If you see your pet itching more than usual, you might want to check with the vet to identify any possible allergies.
Keep leaves raked and the grass cut short to eliminate irritation to your pet’s skin.
Limping and reluctance to exercise?
Cold Snaps: Consider his joints:
Any outdoor pets are at risk if there is a sudden autumn cold snap.
Dropping temperatures can cause hypothermia or frostbite, and even mildly colder temperatures can aggravate some pets’ health conditions, such as arthritis or joint problems.

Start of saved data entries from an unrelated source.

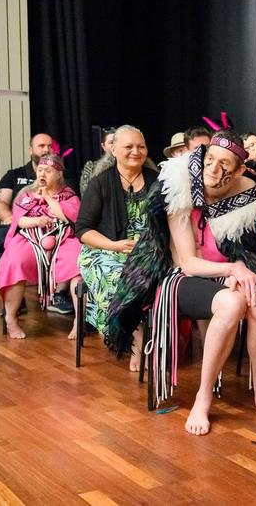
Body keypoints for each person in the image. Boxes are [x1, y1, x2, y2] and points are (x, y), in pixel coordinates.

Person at [108, 129, 256, 435]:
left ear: (238, 172)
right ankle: (203, 396)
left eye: (224, 164)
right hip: (179, 277)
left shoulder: (247, 194)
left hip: (222, 274)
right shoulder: (178, 184)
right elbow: (188, 262)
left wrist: (240, 269)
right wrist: (234, 270)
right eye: (210, 159)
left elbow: (245, 252)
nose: (213, 169)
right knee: (231, 303)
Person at [75, 125, 159, 371]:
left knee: (162, 279)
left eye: (141, 146)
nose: (136, 151)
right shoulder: (100, 182)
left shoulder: (157, 181)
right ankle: (136, 339)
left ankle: (157, 339)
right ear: (113, 149)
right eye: (128, 146)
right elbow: (83, 230)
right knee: (119, 277)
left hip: (147, 252)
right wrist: (113, 245)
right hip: (104, 251)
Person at [0, 153, 82, 339]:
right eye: (40, 170)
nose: (42, 174)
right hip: (30, 238)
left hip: (62, 239)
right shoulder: (26, 194)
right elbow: (18, 220)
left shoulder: (69, 195)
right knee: (15, 260)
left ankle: (79, 320)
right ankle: (11, 318)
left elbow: (68, 217)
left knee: (79, 262)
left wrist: (49, 198)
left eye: (48, 171)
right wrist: (35, 221)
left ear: (58, 174)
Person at [80, 127, 116, 196]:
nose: (114, 145)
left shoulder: (127, 166)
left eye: (117, 142)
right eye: (111, 142)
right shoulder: (91, 167)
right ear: (103, 146)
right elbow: (85, 193)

Keep an eye out for signs such as limping and reluctance to exercise.
If your dog is whimpering when he moves, it’s time to seek help from your veterinarian.
Cages, crates, tanks, and other enclosures near heating vents?
Small pets can suffer when you turn on furnace heat in the fall, particularly if their cages, crates, tanks, or aquariums may be near vents.
Drier air caused by home heating can also impact pets, causing skin irritation, allergy flare-ups, and any other discomfort.
Move cages, crates, tanks, and other enclosures away from heating vents.
Ramped up your intake of hearty, heavy foods and sweets?
Beware chocolate and hearty foods:
The fall and winter parallel our holiday seasons when we ramp up our intake of hearty, heavy foods and sweets.
It’s important to make sure your pets don’t get into any foods that can make them sick; for dogs, this means chocolate, grapes, and raisins are off-limits because they are toxic.
Just because some foods aren’t technically considered toxic to pets doesn’t mean they’re safe.
Rich, high-fat foods can cause stomach problems such as diarrhea and gastroenteritis and even more serious conditions like pancreatitis.
Also, think about small food items that can be choking hazards, like turkey bones around Thanksgiving.
Talk to your veterinarian to make sure you know what’s safe and what’s not.
Dogs get the flu too!
Canine flu and bordetella, or “kennel cough,” are both airborne diseases. If you see a dog that is coughing, keep your own dog away and avoid touching the ill dog. If your dog develops a cough or high fever, contact your veterinarian immediately.
Wildlife: Raccoons, snakes, skunks, and other animals are more active in fall as they feed heavily and look for spaces to hibernate. If pets come across these wild guests, they can be at risk from injuries or disease transmission.
Darkness: As the days grow shorter in autumn, that early morning or evening walk may be taking place in nearly complete darkness. This makes pets harder to see if they accidentally slip loose, and they could be at risk from vehicles or simplygetting lost. Choose leashes, collars, and other gear with reflective markings for better visibility.
Make Dog-proof your environment
Do a daily sweep of your yard to ensure it’s safe for your canine companion.
Clean up rotten fruit that’s fallen off trees, as the seeds, stems, and leaves aren’t good for animals to eat.
Break off any bare sticks that your pet can get caught on while playing – as they shed their leaves, they also pose more of a danger to your pet’s eyes.
No matter the season, always be sure that your pet has access to water. It is important that the water is clean to avoid any bacteria from entering your pet’s system.
Also remember that in autumn, nighttime temperatures often drop below freezing. If your pet spends a lot of time outside, check for ice formation in their water and remove any floating chunks that could lead to choking.
Reinforce all your pet’s training, including “stay” “no” and “drop” commands.
Update your pet’s microchip information and be sure you have a current photo just in case.
One of the best things you can do to safeguard your pet during fall – and throughout the year – is to stay alert to their condition and surroundings. When you notice a change, such as limping, breathing difficulties, fur loss, nervous behavior, fear, etc., you can take care of any problems immediately, before they become life-threatening hazards. With care, you and your pet will have many awesome autumns to enjoy together.